Sunday, April 27, 2008
Albuquerque is a cool place for an Adventure Race!
All those years ago, as I watched the Eco Challenge Adventure Race, I never imagined I would be running a race myself. Yet after last weekend I am able to say that I am one of those who has experienced one! It wasn't a 10 day, 700 mile race like the Eco Challenge (more like 11 miles and 4 hours); but for me it was just as big and important as any other race out there. It was a great experience and I'll say this right now... I'M HOOKED!!!
I headed down to Albuquerque early Saturday morning, and arrived around 1pm at Linda and Jerry's house, my team mates who live in Albuquerque. After a nice lunch (fresh spinach from their garden - what a treat!) we headed out to the area that the race was taking place to see what we might expect during the race. This ended up being a good thing, although I wasn't so sure while we were riding - let's just say that I had thoughts of throwing my mountain bike into the trash after the day was done. Yes, I know, irrational thoughts, but that's what can happen when you have hundreds of cactus pricklies stuck in your butt. (I'll get to that story in just a minute).
The area was mostly single track, which I have NEVER done before. Just imagine me, who is still learning to ride in a straight line, trying to stay on a narrow trail with rocks and trees as obstacles. I was actually doing fairly well for most of the trail, although there were spots I had to walk through. That was until I got to a very narrow, sandy portion of the trail. I lost control, fell and landed right on a cactus plant.
We spent the next 30 minutes pulling cactus out of me (I also spent it cursing all desert vegetation, mountain bikes, single track, and anything else I could think of that I was mad about). Once I was pretty well cleaned up, we got back on the trail but I was still a bit ticked and hesitant to get back on the bike. I was also trying to talk myself out of running the race the next day - if the trails were going to be like this I wanted no part of it!
I snapped out of my mood (as I usually do) and got back on the bike to finish the rest of the ride. Our time on that trail ended up being a good thing - the trail we actually had to race on was much easier than we expected and our experience the day before was VERY helpful during the race.
Before I tell you about the actual race, let me first give you all a brief description of what an Adventure Race is (since that is the most common question I get from everyone)
ADVENTURE RACING 101
Adventure racing is kind of like a triathlon but with different disciplines like navigation/orienteering, mountain biking, trail running, rock climbing and rappelling, kayaking and lots of other inventive stuff (I've heard of everything from riding a camel to inline skating to puzzle solving are involved - always interesting!)
The race is all about teamwork and navigation, not so much speed (although you are going fast the whole time!). At the beginning of the race you are given a topo map of the area and coordinates of where checkpoints will be - you map the checkpoints then figure out how to get to those places to get what they call a passport stamped. You are given points for each of these check points so it's pretty important to map it all correctly.
Once you figure out the checkpoints you have to figure out the best route to get to those places while doing the required discipline - for my race we had to start with trail running for the first 6 checkpoints and end with mountain biking for the final 5 checkpoints.
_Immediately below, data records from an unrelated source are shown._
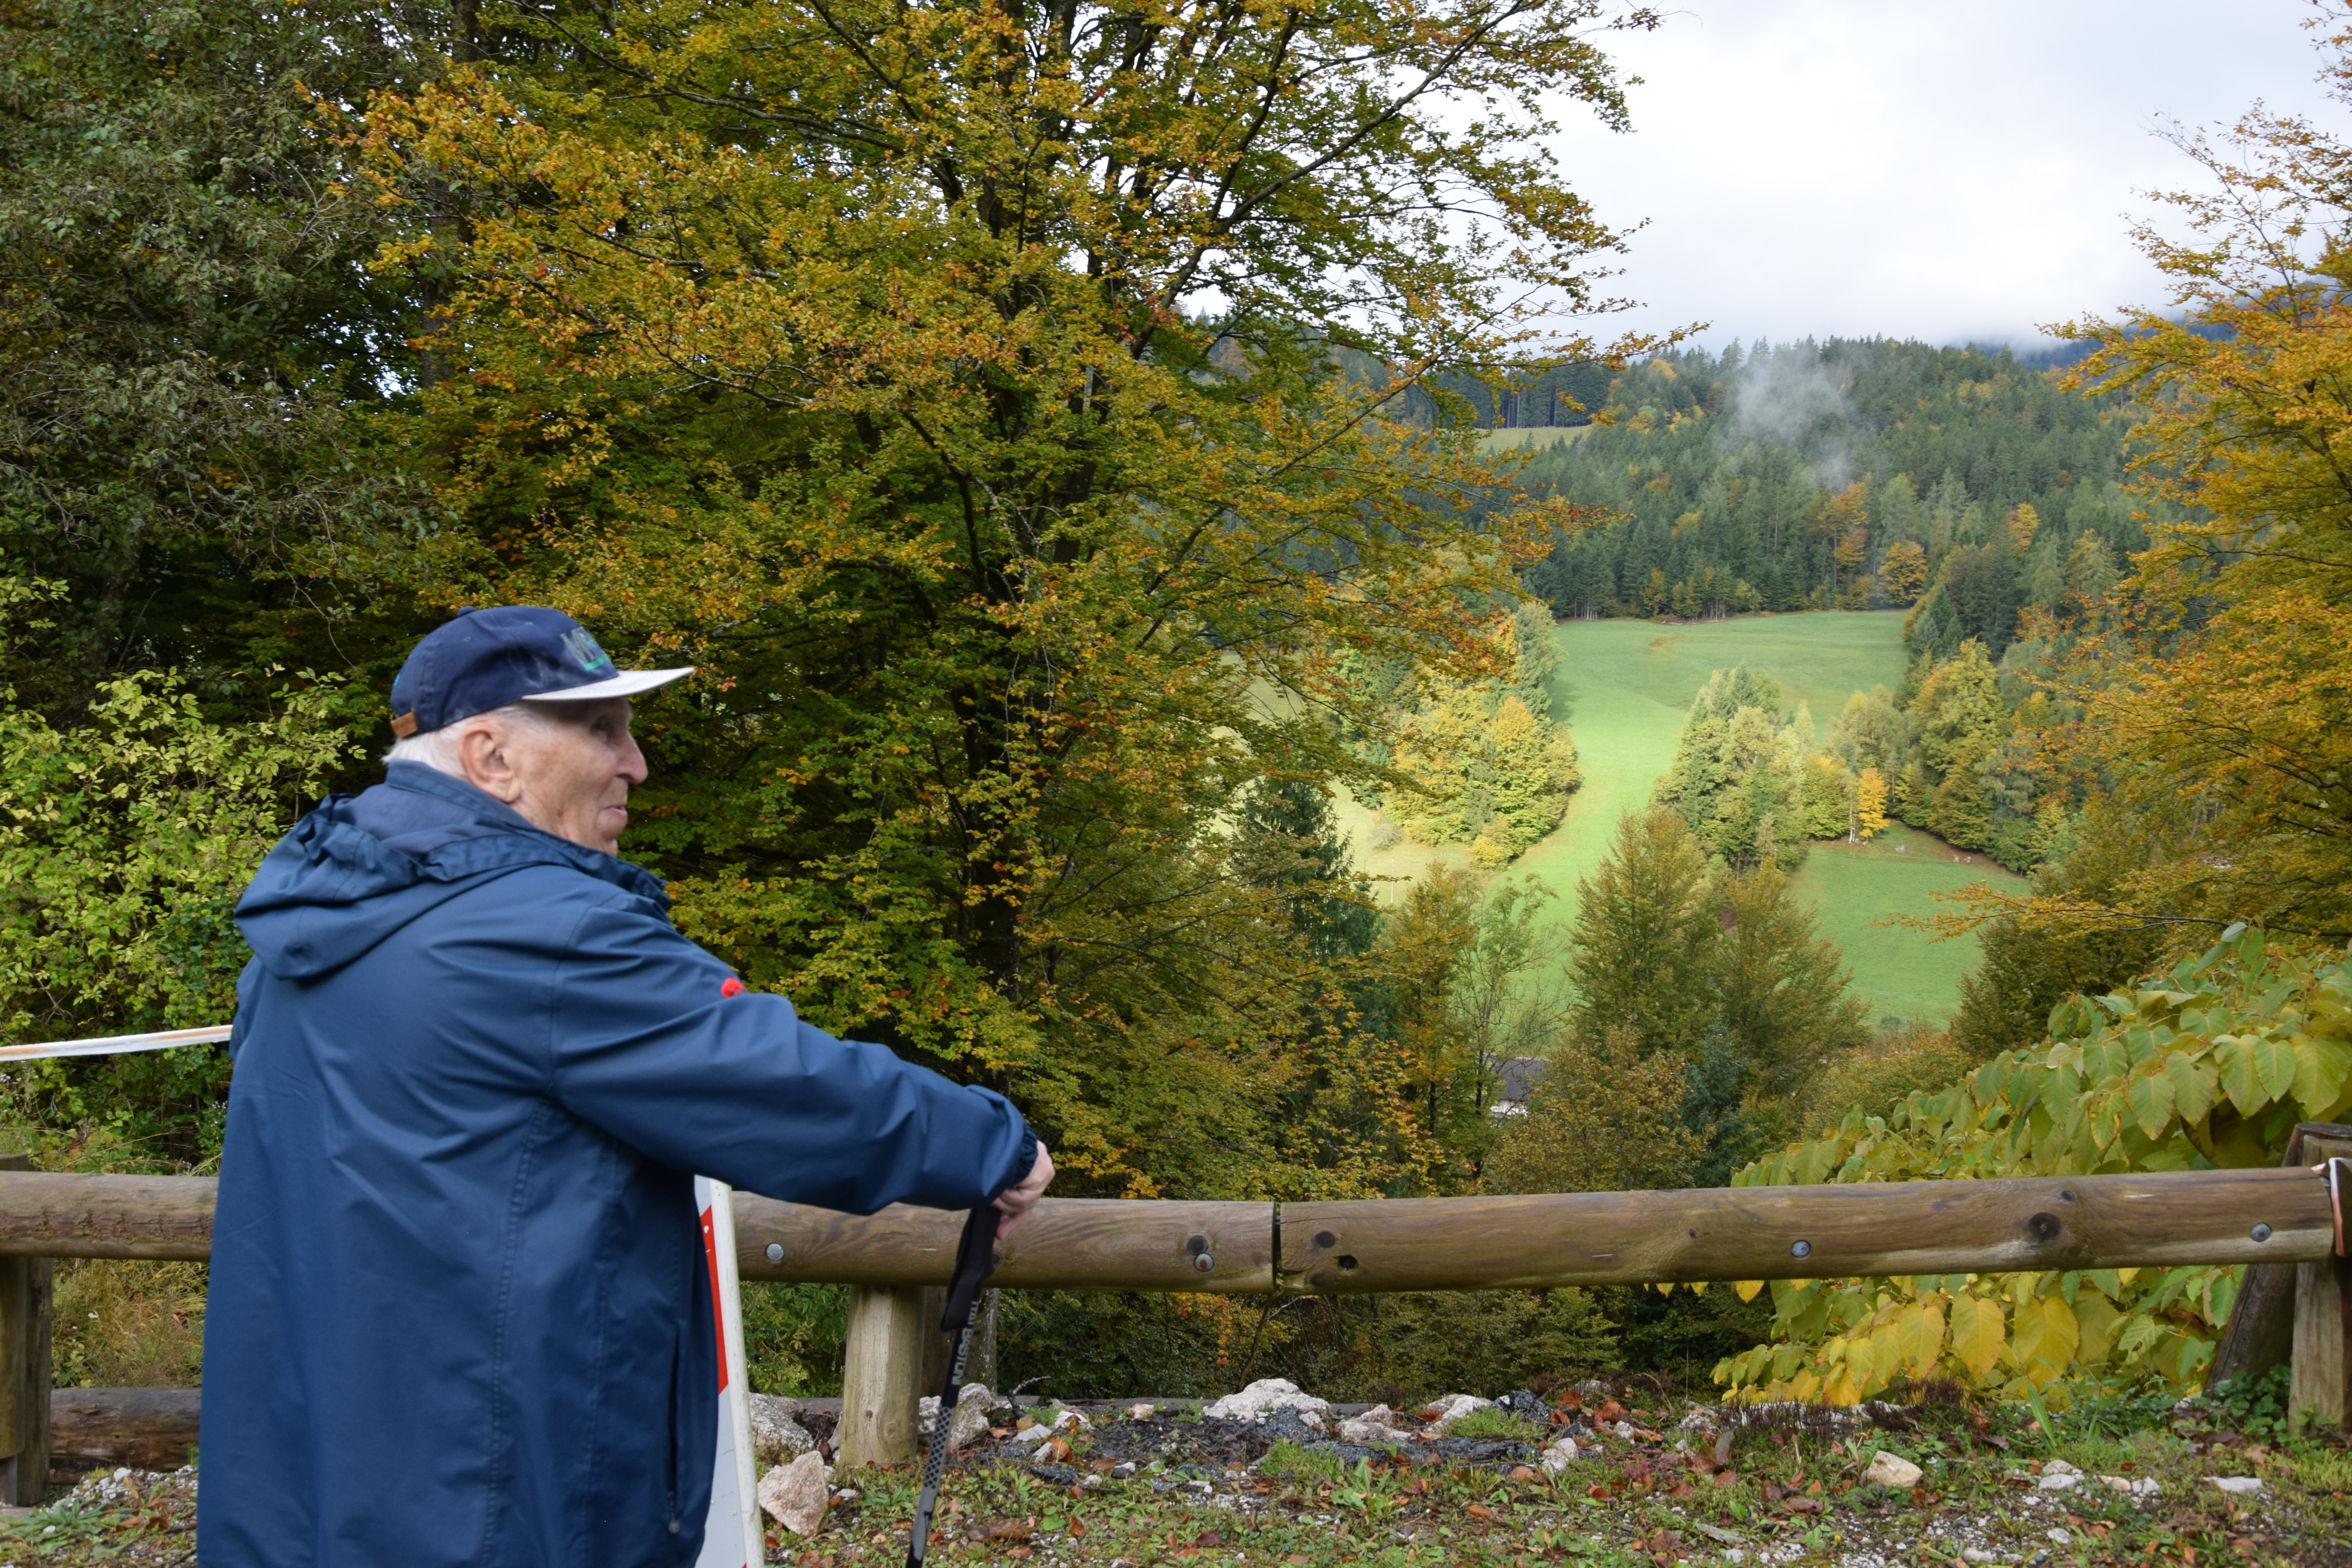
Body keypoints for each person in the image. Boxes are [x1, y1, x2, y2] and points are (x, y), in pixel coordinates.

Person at [197, 606, 1053, 1568]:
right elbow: (778, 1083)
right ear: (491, 757)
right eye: (600, 729)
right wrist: (995, 1145)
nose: (635, 762)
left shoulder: (310, 928)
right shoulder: (543, 931)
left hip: (318, 1482)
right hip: (503, 1495)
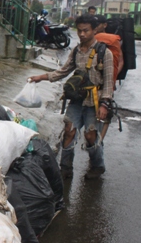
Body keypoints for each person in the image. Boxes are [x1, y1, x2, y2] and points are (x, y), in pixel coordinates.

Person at [29, 15, 114, 180]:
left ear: (94, 30)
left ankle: (97, 166)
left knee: (91, 136)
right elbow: (63, 71)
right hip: (77, 100)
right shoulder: (76, 51)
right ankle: (65, 169)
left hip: (95, 103)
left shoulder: (105, 53)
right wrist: (41, 77)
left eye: (86, 31)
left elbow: (109, 83)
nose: (82, 34)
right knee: (69, 131)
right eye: (80, 30)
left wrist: (104, 104)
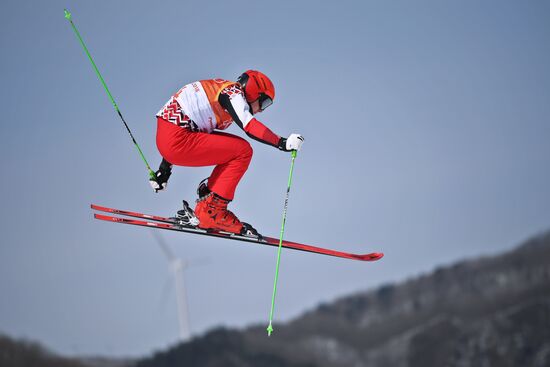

We did a total of about 11 miles for this race, but many races can go for as long as 10 days and over 700 miles! I don't think I am quite ready for those races yet (but maybe someday).
Tutorial Finished... on to the race report!
We had 4 hours to finish the race and it included trail running/trekking and mountain biking. The race was mostly about navigation - there were 11 checkpoints for us to find and some were not that easy. A key problem we had was due to a lack of listening on our part - at the preliminary meeting they mentioned that all of the checkpoints were only 10 meters from the trail; what we failed to hear was "and dry creek beds." Every single one that we had a problem with was in a creek bed - we just kept thinking there is no way it would be that far from the trail. Lesson learned - always listen carefully at the pre-race meeting!
We finished that race in 3 hours and 50 minutes. That was our goal, to make it back before the cut off and we did! We actually went pretty fast but our problems finding a couple of the checkpoints killed our time. But we had fun and made our goal, so it was all good in the long run. And we weren't even last - there were two other teams that beat us back to the finish but they didn't find many of the checkpoints so we ended up being 9th out of 11 - pretty good!
What I loved the most was the amazing comraderie among racers and an honor code that you have to help another team if they are having any difficulties or are in trouble. Lots of teams will race together to pool resources and support each other, despite also competing with the other team. It's just a great sport and one that I am growing to love. I can't wait to do more races!
It's always amazing to me to be around people who don't know what my life use to be like and the weight that was such a burden to me. But what I have found in talking with other racers is that they have also overcome things in their lives to be there - I'm just one of the many who has come through some sort of crazy journey and somehow survived. Through the entire race I just kept thinking about that, how much has changed, how much I have changed and how amazing it was that I was able to do all the things in the race with no problem. I can't imagine going back to what my life was before - this life is just too much fun!